(Host) The tension between development and preservation is not a new one. Almost twenty years ago Vermonters had an idea about smart growth that has been both effective and widely copied. Commentator Bill Shutkin has the story as VPR continues to explore Great Thoughts of Vermont.
(Shutkin) A wildlife refuge or affordable housing? A farmfield versus a big box store? A scenic ridge top or an assembly of wind turbines?
These simple couplets describe a few of the signal land use challenges of our time, underlying which are critical trade-offs that go to the core of our definition of a just and sustainable society.
Saving wildlife, farmfields, and ridge tops is about preserving the best of our history and landscape. We resist change, trying to keep things they way they are because they’re good or cherished or because change, in whatever form, can be a scary business.
Meanwhile, housing, big box stores and wind turbines, reflect our basic human need to build and not merely to preserve – be it through architecture, or commerce, or science, or public policy.
Here in Vermont, we have an institution that’s simultaneously a saver and a builder.
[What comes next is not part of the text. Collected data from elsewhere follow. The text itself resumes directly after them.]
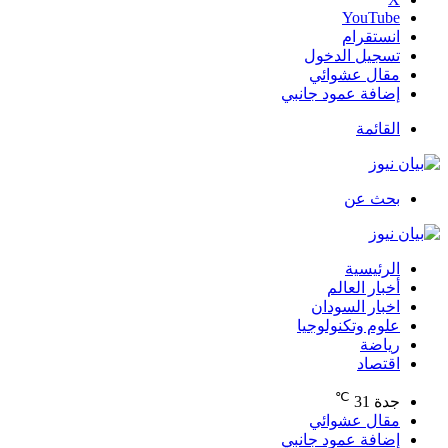
‫YouTube
انستقرام
تسجيل الدخول
مقال عشوائي
إضافة عمود جانبي
القائمة
بحث عن
الرئيسية
أخبار العالم
اخبار السودان
علوم وتكنولوجيا
رياضة
اقتصاد
℃
جدة
31
مقال عشوائي
إضافة عمود جانبي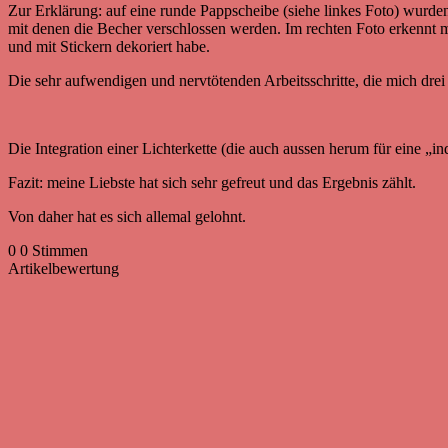
Zur Erklärung: auf eine runde Pappscheibe (siehe linkes Foto) wurden
mit denen die Becher verschlossen werden. Im rechten Foto erkennt m
und mit Stickern dekoriert habe.
Die sehr aufwendigen und nervtötenden Arbeitsschritte, die mich drei
Die Integration einer Lichterkette (die auch aussen herum für eine „i
Fazit: meine Liebste hat sich sehr gefreut und das Ergebnis zählt.
Von daher hat es sich allemal gelohnt.
0
0
Stimmen
Artikelbewertung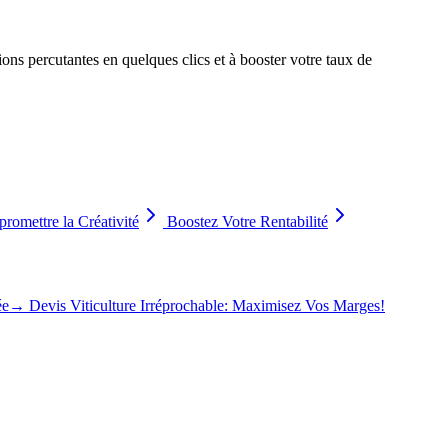
ns percutantes en quelques clics et à booster votre taux de
romettre la Créativité
Boostez Votre Rentabilité
ée
→
Devis Viticulture Irréprochable: Maximisez Vos Marges!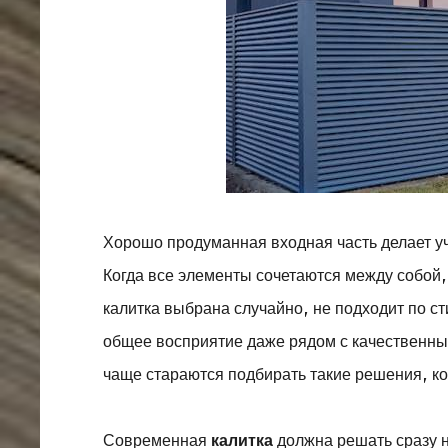
Хорошо продуманная входная часть делает у
Когда все элементы сочетаются между собой
калитка выбрана случайно, не подходит по ст
общее восприятие даже рядом с качественны
чаще стараются подбирать такие решения, ко
Современная
калитка
должна решать сразу н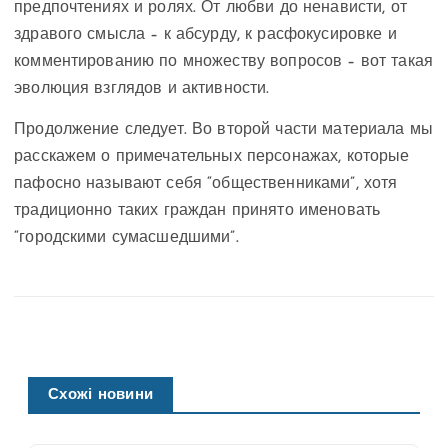
предпочтениях и ролях. От любви до ненависти, от
здравого смысла – к абсурду, к расфокусировке и
комментированию по множеству вопросов – вот такая
эволюция взглядов и активности.
Продолжение следует. Во второй части материала мы
расскажем о примечательных персонажах, которые
пафосно называют себя “общественниками”, хотя
традиционно таких граждан принято именовать
“городскими сумасшедшими”.
Схожі новини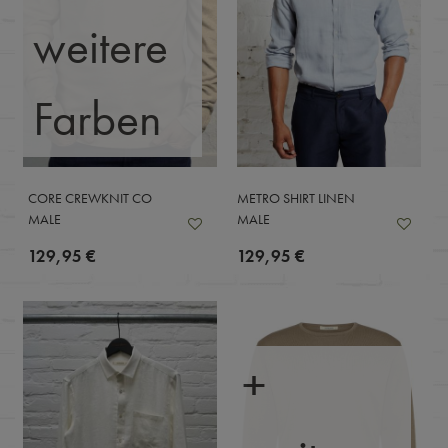
weitere
Farben
CORE CREWKNIT CO
METRO SHIRT LINEN
MALE
MALE
129,95 €
129,95 €
+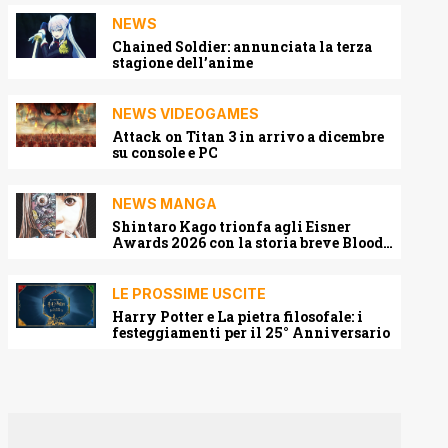
NEWS
Chained Soldier: annunciata la terza
stagione dell’anime
NEWS VIDEOGAMES
Attack on Titan 3 in arrivo a dicembre
su console e PC
NEWS MANGA
Shintaro Kago trionfa agli Eisner
Awards 2026 con la storia breve Blood
Harvest
LE PROSSIME USCITE
Harry Potter e La pietra filosofale: i
festeggiamenti per il 25° Anniversario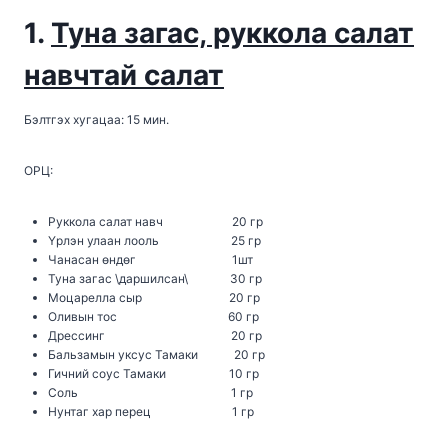
1.
Туна загас, руккола салат
навчтай салат
Бэлтгэх хугацаа: 15 мин.
ОРЦ:
Руккола салат навч 20 гр
Үрлэн улаан лооль 25 гр
Чанасан өндөг 1шт
Туна загас \даршилсан\ 30 гр
Моцарелла сыр 20 гр
Оливын тос 60 гр
Дрессинг 20 гр
Бальзамын уксус Тамаки 20 гр
Гичний соус Тамаки 10 гр
Соль 1 гр
Нунтаг хар перец 1 гр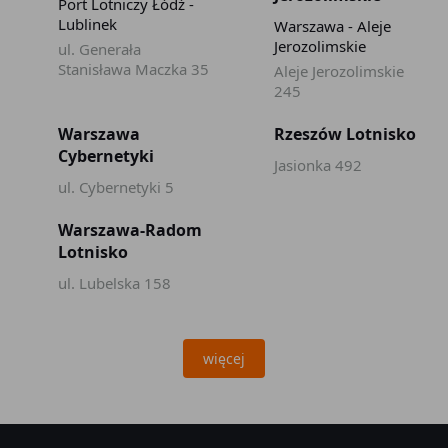
Port Lotniczy Łódź -
Lublinek
Warszawa - Aleje
Jerozolimskie
ul. Generała
Stanisława Maczka 35
Aleje Jerozolimskie
245
Warszawa
Rzeszów Lotnisko
Cybernetyki
Jasionka 492
ul. Cybernetyki 5
Warszawa-Radom
Lotnisko
ul. Lubelska 158
więcej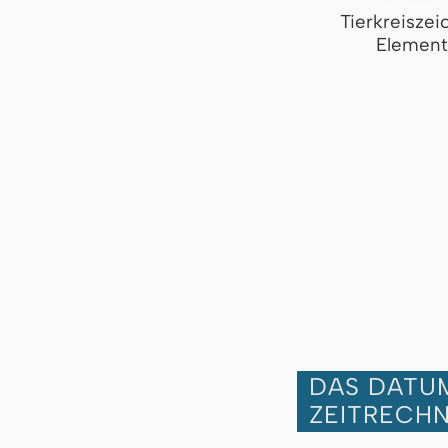
Tierkreiszei
Element
DAS DATUM
ZEITRECH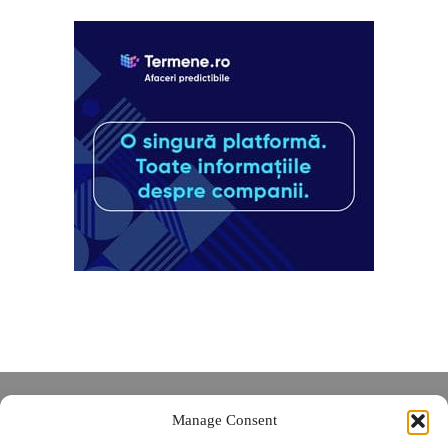
Despre noi
Manage Consent
Contact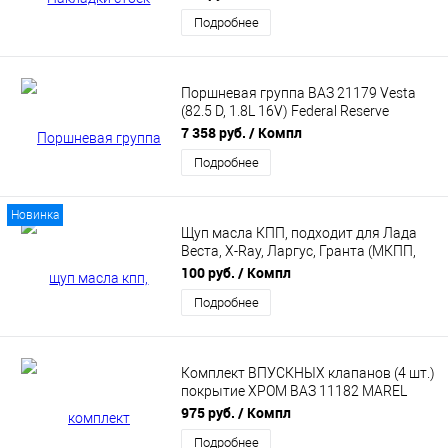
Подробнее
Поршневая группа ВАЗ 21179 Vesta
(82.5 D, 1.8L 16V) Federal Reserve
(2117710040158711)
7 358 руб.
/ Компл
Подробнее
Новинка
Щуп масла КПП, подходит для Лада
Веста, X-Ray, Ларгус, Гранта (МКПП,
АМТ ВАЗ) 8450038501
100 руб.
/ Компл
Подробнее
Комплект ВПУСКНЫХ клапанов (4 шт.)
покрытие ХРОМ ВАЗ 11182 MAREL
MVI-11182
975 руб.
/ Компл
Подробнее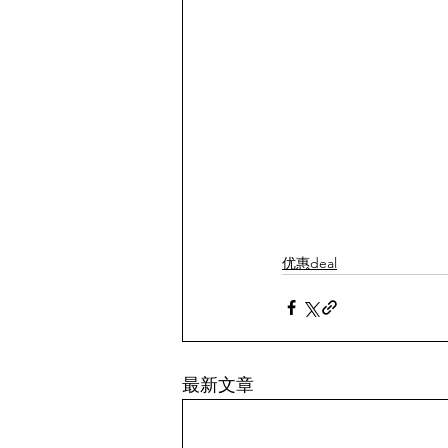
优惠deal
最新文章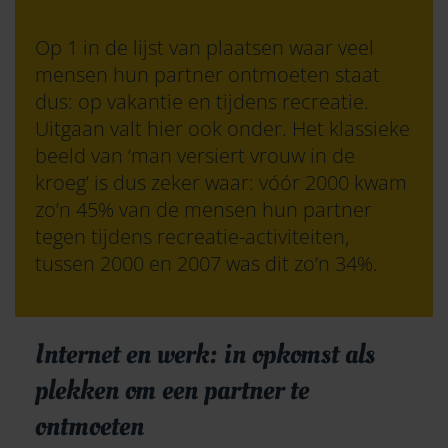
Op 1 in de lijst van plaatsen waar veel
mensen hun partner ontmoeten staat
dus: op vakantie en tijdens recreatie.
Uitgaan valt hier ook onder. Het klassieke
beeld van ‘man versiert vrouw in de
kroeg’ is dus zeker waar: vóór 2000 kwam
zo’n 45% van de mensen hun partner
tegen tijdens recreatie-activiteiten,
tussen 2000 en 2007 was dit zo’n 34%.
Internet en werk: in opkomst als
plekken om een partner te
ontmoeten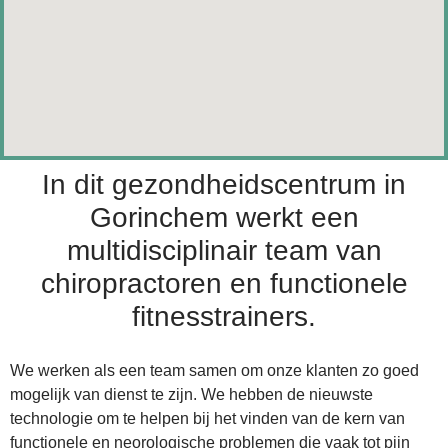
In dit gezondheidscentrum in
Gorinchem werkt een
multidisciplinair team van
chiropractoren en functionele
fitnesstrainers.
We werken als een team samen om onze klanten zo goed
mogelijk van dienst te zijn. We hebben de nieuwste
technologie om te helpen bij het vinden van de kern van
functionele en neorologische problemen die vaak tot pijn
One of a handful of its kind anywhere, the Vermont Housing and Conservation Board is a state-supported funding agency with a unique mandate: to help conserve working farms and other natural and historic resources while supporting affordable housing and community development.
The Board was the brainchild not of a single person but of many – land trusts, affordable housing advocates, historic preservation groups – who came together in 1986 to form the Housing and Conservation Coalition, a smart growth organization before the term was even invented. In 1987, the law establishing the Board was enacted.
Fast forward 17 years, and today the Board has helped conserve over 325,000 acres of Vermont’s countryside while underwriting the construction of roughly 7500 units of perpetually affordable housing. It has also become a national model, borrowed by states like New Jersey and Rhode Island and revered by smart growth advocates across the country.
The Board has been a key player in not just preserving Vermont’s landscapes but creating places in the fullest sense, where nature and culture, past and present, wealthy and low-income are linked together by that one great denominator, the land.
As Gus Seelig, the Board’s Director and one of the visionaries behind its formation, says: “Our goal has been to empower Vermont communities to conserve and develop assets – both homes and land – that would maintain Vermont’s historic pattern of compact village settlement surrounded by a working countryside and thriving communities for Vermonters of all backgrounds and incomes.”
At a time when it seems there’s little room for agreement regarding difficult public policy questions, when local communities and the nation as a whole appear divided – Blue State against Red, us versus them – the Board and its efforts are a beacon of hope. Reaching across different groups and points of view, it is a rare public voice claiming we are all united by the natural resources and community assets that sustain us, by our own common ground.
Even better, it’s actually proving it.
This is Bill Shutkin of Peru.
Bill Shutkin is president of the Orton Family Foundation and a Research Affiliate at MIT. He spoke from our studio at Burr and Burton Academy in Manchester.